5. Hermitage en Soldeu
No me escondo: me chiflan las listas. Sé que de un tiempo a esta parte (a veces) nos agotan, pero una (buena) lista nos ayuda a entender, a priorizar y a quedarte con lo bueno. Es la idea tras este “Los 10 hoteles de 2025”, diez hoteles que sí, de esos en los que piensas y ya te asoma la sonrisa. Hoteles con los que soñar y a los que volver. Lo más de lo más. Y se me hace imposible arrancar esta lista de ensueño con uno de los hoteles de mi vida: Hermitage & Spa en Soldeu, a pie de las pistas (son un sueño) de Grandvalira, a casi dos mil metros de altitud, eso ya lo empiezas a notar tal cual llegas: aquí es aire es más limpio, se ensancha el espíritu, es la magia de la montaña.
Nosotros volvemos cada año porque esta catedral del buen gusto recoge lo mejor (lo más bonito) del sentir de Andorra: civismo, amor por la naturaleza, seny, silencio y calidez. Esta semana he aprendido una palabra nueva: “caliu”. En Hermitage (cada persona con la que te cruces) se respira “caliu” en cada esquina. Y allá donde mires tan solo verás piedra, nieve y madera. Entrar en el hall ya te predispone para el placer en este refugio de las cosas bonitas, todo lleno de mantas de mohair, mobiliario de Casamitjana, el sonido de las botas de esquí sobre la madera (me vuelve loco ese sonido).

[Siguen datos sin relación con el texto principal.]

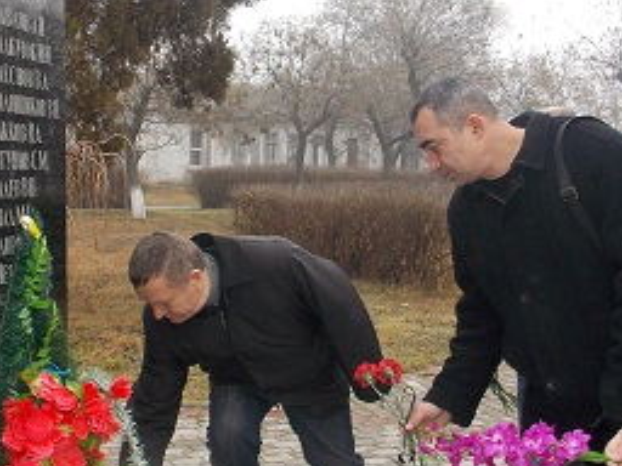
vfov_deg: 27.0
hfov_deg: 35.5
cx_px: 282
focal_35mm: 54
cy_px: 250
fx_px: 970
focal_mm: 4
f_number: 3.1
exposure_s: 1/125
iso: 80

A lo largo de los días aquí visitaremos su restaurante Ibaya (la cocina plena de emoción de Francis Paniego y Jordi Grau), comeremos frente a la nieve (su cocina rústica de montaña) frente al Valle de Soldeu en Sol y Neu, cenaremos bien guapos frente a la barra de Koy de Hideki Matsuhisa (sí, el de Koy Shunka) a media tarde tomaremos un cóctel de vuelta al hall, en el Glass Bar, donde sucede (casi) todo. Las mañanas las dedicamos a pasear sin prisa la Vall d’Incles, entre abedules, abetos y la sensación de que aquí el tiempo tiene una textura diferente. El de los momentos importantes.



La pista insider
Imprescindible reservar prontito en la barra de Koy, cenar maridando con sus fabulosos sakes, no te cortes con los nigiris. En cuanto al (maravilloso) spa, la mejor hora es sin duda es media mañana, cuando todo Dios está esquiando.